La situation devient critique

Depuis quelques années, il devient difficile dans certains établissements, de trouver des professeurs principaux volontaires en nombre suffisant alors même que cette mission est considérée comme fondamentale à la fois par l’administration et par les enseignants.
La charge de travail est exponentielle, les responsabilités écrasantes, et la rémunération mesquine est restée coincée aux années 1990.
L’an passé plusieurs établissements ont lancé des mots d’ordre de démission, faisant vivement réagir les rectorats. Face au refus du ministre d’entendre la contestation sur la réforme du lycée et du bac, ainsi que de l’orientation scolaire, le SNES-FSU a donné le mot d’ordre de refus collectif des missions de professeur principal. C’est une action très coûteuse, équivalente à 10 jours de grève, mais qui frappe le système en un point crucial.

Les dégâts collatéraux de la réforme

Mais il semble qu’il ne soit même pas besoin de mot d’ordre pour tarir le vivier de professeurs principaux : la réforme le fait d’elle-même. Outre l’inquiétude face à la charge de travail et aux nouveautés, elle crée une pénurie structurelle. En effet, dans les lycées qui ont joué la carte de « l’esprit de la réforme », en classe de Première seuls les professeurs d’histoire-géographie, de français, et d’enseignement scientifique voient réellement l’ensemble des élèves d’une classe sur un horaire suffisant. Les professeurs d’EPS, de LV n’ont souvent qu’une partie des élèves. Les professeurs de SVT et de physique chimie ne les voient qu’une heure par semaine. Quant aux professeurs des enseignements de spécialités, ils ont des élèves issus de groupes de tronc commun multiples.

**JEU DE DONNÉES**
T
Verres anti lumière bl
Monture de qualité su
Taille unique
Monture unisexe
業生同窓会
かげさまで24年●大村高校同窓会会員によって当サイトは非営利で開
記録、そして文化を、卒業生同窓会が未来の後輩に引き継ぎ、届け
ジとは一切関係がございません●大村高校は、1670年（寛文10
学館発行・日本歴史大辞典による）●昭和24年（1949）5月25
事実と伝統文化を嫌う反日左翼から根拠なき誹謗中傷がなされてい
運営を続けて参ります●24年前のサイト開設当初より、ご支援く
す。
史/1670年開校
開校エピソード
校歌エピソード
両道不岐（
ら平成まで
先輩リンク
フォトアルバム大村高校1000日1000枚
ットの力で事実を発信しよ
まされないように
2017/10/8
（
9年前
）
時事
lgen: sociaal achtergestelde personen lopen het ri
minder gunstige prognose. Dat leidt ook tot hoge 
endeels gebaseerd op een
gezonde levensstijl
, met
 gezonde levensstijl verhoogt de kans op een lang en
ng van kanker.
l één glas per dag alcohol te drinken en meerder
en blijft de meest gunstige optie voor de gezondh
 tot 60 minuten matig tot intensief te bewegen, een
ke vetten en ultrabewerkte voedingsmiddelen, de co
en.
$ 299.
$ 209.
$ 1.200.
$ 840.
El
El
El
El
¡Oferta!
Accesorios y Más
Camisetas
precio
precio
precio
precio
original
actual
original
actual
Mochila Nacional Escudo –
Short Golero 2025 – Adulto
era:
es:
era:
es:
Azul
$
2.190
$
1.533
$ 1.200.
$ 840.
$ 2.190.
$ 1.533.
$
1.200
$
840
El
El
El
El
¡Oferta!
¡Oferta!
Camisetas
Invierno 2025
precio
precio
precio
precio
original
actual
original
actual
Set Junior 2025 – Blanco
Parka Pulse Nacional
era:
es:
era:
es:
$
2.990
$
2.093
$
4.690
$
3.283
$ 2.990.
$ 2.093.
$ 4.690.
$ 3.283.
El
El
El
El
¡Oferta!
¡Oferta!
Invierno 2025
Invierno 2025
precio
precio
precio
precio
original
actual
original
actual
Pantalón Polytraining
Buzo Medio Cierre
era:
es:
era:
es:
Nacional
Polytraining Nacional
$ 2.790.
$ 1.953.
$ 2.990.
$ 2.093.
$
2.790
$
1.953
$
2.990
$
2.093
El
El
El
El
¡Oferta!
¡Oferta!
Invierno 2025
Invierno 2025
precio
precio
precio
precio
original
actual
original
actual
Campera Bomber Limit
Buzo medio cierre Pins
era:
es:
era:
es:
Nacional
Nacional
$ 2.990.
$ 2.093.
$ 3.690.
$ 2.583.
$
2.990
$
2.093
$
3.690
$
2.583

**EXERCICES À FAIRE**
**A)** Dans le texte sur les professeurs principaux, à combien de jours de grève le refus collectif des missions de professeur principal est-il dit équivalent ?
**B)** Poursuivez le texte sur les professeurs principaux après sa dernière phrase.
Les lignes n'entrent pas en compte ici.

**RÉPONSES DANS L'ORDRE**
**A)** À 10 jours de grève.

**B)**
Pour eux, il faut compter avec 5, 6 ou plus de PP s’ils veulent assurer le suivi de leurs élèves. Et autant de conseils de classe. Pour les PP, il faut faire avec des équipes pléthoriques, parfois plus nombreuses que les élèves eux-mêmes.
Et ce n’est rien : l’an prochain il faudra en trouver deux pour les élèves de terminale !

Savoir se défendre

Dans ce contexte les équipes de direction se retrouvent parfois en difficulté et n’hésitent pas à relancer avec insistance les collègues qui ne sont pas candidats. C’est pourquoi un bref rappel est nécessaire.
Le Code de l’éducation stipule en effet que les élèves doivent avoir un professeur principal. C’est la loi. Mais les textes qui régissent la fonction de professeur principal et notamment la circulaire de 2018 précise que la mission est confiée « avec l’accord de l’intéressé. » Un enseignant qui refuse d’assurer la mission de professeur principal est dans son droit.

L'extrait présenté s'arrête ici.